Pathology/Lab Coding Alert

Compliance:

Check Out ABN Changes That Impact Your Lab

Don’t let January 1 deadline sneak up on you.

If you took the “free pass” and didn’t implement the new Advance Beneficiary Notice of Noncoverage (ABN) form and procedures by the original August 1 deadline, don’t slack off now and let the new deadline sneak up on you.

Instead, read on for our experts’ advice on how to use the new form, along with reminders about basic ABN strategies to protect your lab’s bottom line.

Recall: Due to COVID-19 concerns, CMS extended the deadline for using the updated ABN from August 1 to January 1, 2021, although you can begin using the revised form any time.

Tip: If you aren’t sure whether you’ve got the newest one in your form files, check the bottom left of the document. It should say “Form CMS-R-131 (Exp. 06/30/2023)” if you’re using the updated ABN.

Learn Reason for ABN Revision

If you’re wondering why a new ABN was necessary, it’s because CMS now offers additional guidelines for dual eligible beneficiaries (those patients who are covered by both Medicare and Medicaid). These patients cannot be charged for Medicare cost-sharing when they are administered services under Part A or Part B.

In other words: CMS has updated the ABN form and guidelines to solidify the fact that providers cannot bill dual eligible beneficiaries when the ABN is furnished.
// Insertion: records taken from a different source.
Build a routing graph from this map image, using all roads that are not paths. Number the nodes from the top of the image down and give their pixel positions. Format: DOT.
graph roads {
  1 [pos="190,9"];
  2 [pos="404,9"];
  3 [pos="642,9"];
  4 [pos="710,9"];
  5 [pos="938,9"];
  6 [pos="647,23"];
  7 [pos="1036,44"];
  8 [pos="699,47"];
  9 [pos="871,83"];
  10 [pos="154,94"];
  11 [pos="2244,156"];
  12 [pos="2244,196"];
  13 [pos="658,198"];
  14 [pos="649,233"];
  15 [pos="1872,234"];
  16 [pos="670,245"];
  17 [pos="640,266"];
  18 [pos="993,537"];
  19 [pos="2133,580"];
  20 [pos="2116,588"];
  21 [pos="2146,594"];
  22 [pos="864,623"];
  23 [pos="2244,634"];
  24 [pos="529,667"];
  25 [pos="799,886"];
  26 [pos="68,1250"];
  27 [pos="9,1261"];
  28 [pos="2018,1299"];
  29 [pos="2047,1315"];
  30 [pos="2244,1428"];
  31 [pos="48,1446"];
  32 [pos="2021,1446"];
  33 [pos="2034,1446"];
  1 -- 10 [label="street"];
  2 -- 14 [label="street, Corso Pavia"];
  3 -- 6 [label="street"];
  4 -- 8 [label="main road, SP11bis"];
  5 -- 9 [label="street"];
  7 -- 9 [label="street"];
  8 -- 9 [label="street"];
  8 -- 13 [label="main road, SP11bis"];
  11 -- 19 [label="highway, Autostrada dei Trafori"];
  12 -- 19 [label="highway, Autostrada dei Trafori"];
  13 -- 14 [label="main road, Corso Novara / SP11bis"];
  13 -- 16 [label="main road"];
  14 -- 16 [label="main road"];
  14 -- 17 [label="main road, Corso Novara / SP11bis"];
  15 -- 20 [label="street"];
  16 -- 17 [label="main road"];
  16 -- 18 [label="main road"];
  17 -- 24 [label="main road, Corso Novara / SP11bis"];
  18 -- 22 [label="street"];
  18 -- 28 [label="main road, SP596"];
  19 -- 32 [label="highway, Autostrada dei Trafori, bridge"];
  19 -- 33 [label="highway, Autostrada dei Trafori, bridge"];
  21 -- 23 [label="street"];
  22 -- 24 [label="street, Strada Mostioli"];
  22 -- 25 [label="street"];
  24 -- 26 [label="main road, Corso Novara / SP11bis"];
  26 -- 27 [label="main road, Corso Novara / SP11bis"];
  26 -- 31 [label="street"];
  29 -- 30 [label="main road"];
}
“Dually eligible beneficiaries must be instructed to check Option Box 1 on the ABN in order for a claim to be submitted for Medicare adjudication,” the new ABN guidelines state. “Strike through Option Box 1 as provided below:”

  • OPTION 1. I want the (D) listed above. You may ask to be paid now, but I also want Medicare billed for an official decision on payment, which is sent to me on a Medicare Summary Notice (MSN). I understand that if Medicare doesn’t pay, I am responsible for payment, but I can appeal to Medicare by following the directions on the MSN.
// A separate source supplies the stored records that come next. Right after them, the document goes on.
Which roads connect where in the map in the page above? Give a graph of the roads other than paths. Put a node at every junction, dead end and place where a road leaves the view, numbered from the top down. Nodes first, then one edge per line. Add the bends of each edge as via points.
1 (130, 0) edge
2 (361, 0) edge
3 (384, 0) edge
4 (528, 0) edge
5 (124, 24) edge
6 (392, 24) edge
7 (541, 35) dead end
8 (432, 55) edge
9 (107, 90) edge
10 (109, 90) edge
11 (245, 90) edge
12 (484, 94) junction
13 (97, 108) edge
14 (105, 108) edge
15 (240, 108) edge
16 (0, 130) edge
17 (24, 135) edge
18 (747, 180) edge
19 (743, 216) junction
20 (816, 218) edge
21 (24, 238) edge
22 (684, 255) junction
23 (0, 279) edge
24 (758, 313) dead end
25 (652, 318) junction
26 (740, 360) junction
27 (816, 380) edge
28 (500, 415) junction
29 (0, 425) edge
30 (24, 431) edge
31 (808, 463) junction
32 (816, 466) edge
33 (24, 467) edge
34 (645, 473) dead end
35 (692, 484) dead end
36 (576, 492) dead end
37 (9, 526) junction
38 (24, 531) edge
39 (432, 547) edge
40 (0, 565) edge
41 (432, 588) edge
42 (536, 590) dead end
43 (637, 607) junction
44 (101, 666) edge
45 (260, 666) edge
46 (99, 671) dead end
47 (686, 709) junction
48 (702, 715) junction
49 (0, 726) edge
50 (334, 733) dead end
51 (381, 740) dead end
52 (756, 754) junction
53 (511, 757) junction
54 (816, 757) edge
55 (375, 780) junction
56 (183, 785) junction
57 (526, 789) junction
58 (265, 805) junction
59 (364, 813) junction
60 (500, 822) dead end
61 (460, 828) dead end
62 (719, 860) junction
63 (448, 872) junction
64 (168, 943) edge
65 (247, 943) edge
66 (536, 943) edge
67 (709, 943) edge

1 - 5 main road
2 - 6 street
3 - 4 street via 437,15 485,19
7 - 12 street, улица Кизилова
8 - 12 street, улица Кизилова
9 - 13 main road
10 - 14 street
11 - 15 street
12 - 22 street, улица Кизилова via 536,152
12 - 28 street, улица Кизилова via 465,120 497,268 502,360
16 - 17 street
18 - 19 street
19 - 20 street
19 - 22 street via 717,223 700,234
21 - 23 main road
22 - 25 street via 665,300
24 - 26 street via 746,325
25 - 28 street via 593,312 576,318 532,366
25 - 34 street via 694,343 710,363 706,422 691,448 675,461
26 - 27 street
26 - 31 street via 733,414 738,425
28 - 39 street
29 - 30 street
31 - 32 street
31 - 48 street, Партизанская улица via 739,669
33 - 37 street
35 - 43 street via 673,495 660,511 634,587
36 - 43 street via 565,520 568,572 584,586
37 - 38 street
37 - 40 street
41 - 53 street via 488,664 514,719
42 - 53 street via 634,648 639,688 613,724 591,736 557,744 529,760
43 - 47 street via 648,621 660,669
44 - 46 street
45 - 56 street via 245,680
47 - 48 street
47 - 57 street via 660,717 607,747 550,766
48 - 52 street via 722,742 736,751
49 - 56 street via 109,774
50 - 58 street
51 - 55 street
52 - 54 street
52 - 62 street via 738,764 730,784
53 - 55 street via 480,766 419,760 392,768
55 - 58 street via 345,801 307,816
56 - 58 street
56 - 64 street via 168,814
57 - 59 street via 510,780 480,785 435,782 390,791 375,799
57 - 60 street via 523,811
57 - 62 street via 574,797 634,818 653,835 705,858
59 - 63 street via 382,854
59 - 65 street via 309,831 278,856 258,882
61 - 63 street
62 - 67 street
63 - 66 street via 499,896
In black and white: “Providers must refrain from billing the beneficiary pending adjudication by both Medicare and Medicaid in light of federal law affecting coverage and billing of dual eligible beneficiaries,” CMS says in the ABN instructions. “If Medicare denies a claim where an ABN was needed in order to transfer financial liability to the beneficiary, the claim may be crossed over to Medicaid or submitted by the provider for adjudication based on State Medicaid coverage and payment policy. Medicaid will issue a Remittance Advice based on this determination.”

Get Back to ABN Basics

Updating your ABN form provides a perfect opportunity to brush up on how and when your lab needs to use these forms.

Key: “You should have a signed ABN on file when you have good reason to believe the diagnostic service your lab or pathologist is providing won’t be covered, and that often relies on medical necessity and coverage issues,” says R.M. Stainton Jr., MD, president of Doctors’ Anatomic Pathology Services in Jonesboro, Ark.
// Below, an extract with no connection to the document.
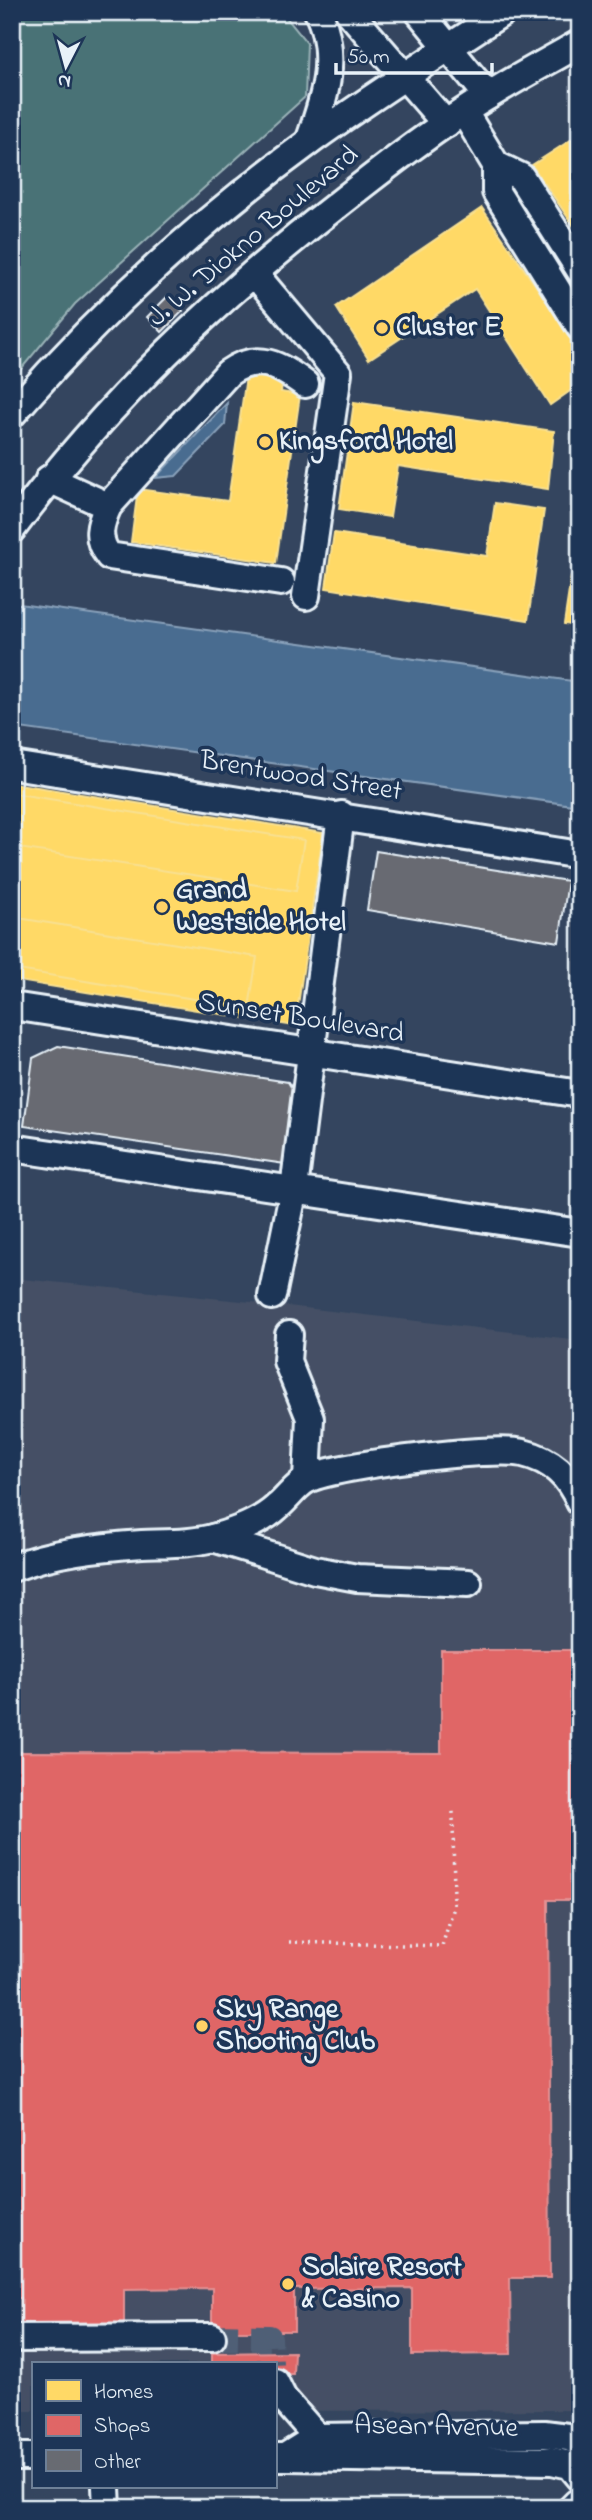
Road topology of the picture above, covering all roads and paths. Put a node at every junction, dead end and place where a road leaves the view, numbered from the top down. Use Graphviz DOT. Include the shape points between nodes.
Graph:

Laboratory conundrum: Because labs typically don’t assign the ordering diagnosis or determine testing frequency, you’ll often need to rely on your physician clients to determine and document that a service is covered or issue the ABN on your behalf.

With that caveat, here are some ABN essentials you should keep in mind:

Never use “blanket” ABNs: Your lab should not regularly require patients to sign ABNs “just in case” a payer denies a service. Instead, you must be sure that there is a reasonable basis for noncoverage associated with the issuance of each ABN, CMS says in its publication, “Advance Beneficiary Notice of Noncoverage.”

Covered services: For services that are normally a covered benefit but may not be covered due to lack of medical necessity or breach of frequency requirements, you must have a signed ABN if you want to collect payment from the beneficiary. You must issue the ABN when:

  • You believe Medicare may not pay for an item or service;
  • Medicare usually covers the item or service; or
  • Medicare may not consider the item or service medically reasonable and necessary for this patient in this particular instance.

Generally not covered: You aren’t required to have a signed ABN on hand for services that are never covered by Medicare. However, some experts recommend getting an ABN even when you know Medicare statutorily doesn’t cover a particular service, because it engenders patient good will. Getting the signed ABN means you’re notifying the patient upfront that they will be responsible for a charge and how much they’ll expect to pay, ensuring that everyone is on the same page financially.

“ABNs used for non-covered services provide the documented proof that the patient made an informed choice to proceed with the service,” says Carol Pohlig BSN, RN, CPC, ACS, senior coding and education specialist at the Hospital of the University of Pennsylvania.

Be sure you use language in the ABN that the patient can easily understand — use verbal descriptions, not CPT® and ICD-10-CM codes, to describe the procedure and the patient’s medical condition. Include an estimate of the cost of the services. The patient must select an option and sign the ABN. In the case where the patient refuses to choose an option, you must annotate the form to that effect. Medicare payers may deem invalid forms that are incorrectly or incompletely filled out.

Where to keep it: You are required to provide the patient with a copy of the signed ABN, and your lab should keep the original ABN on file.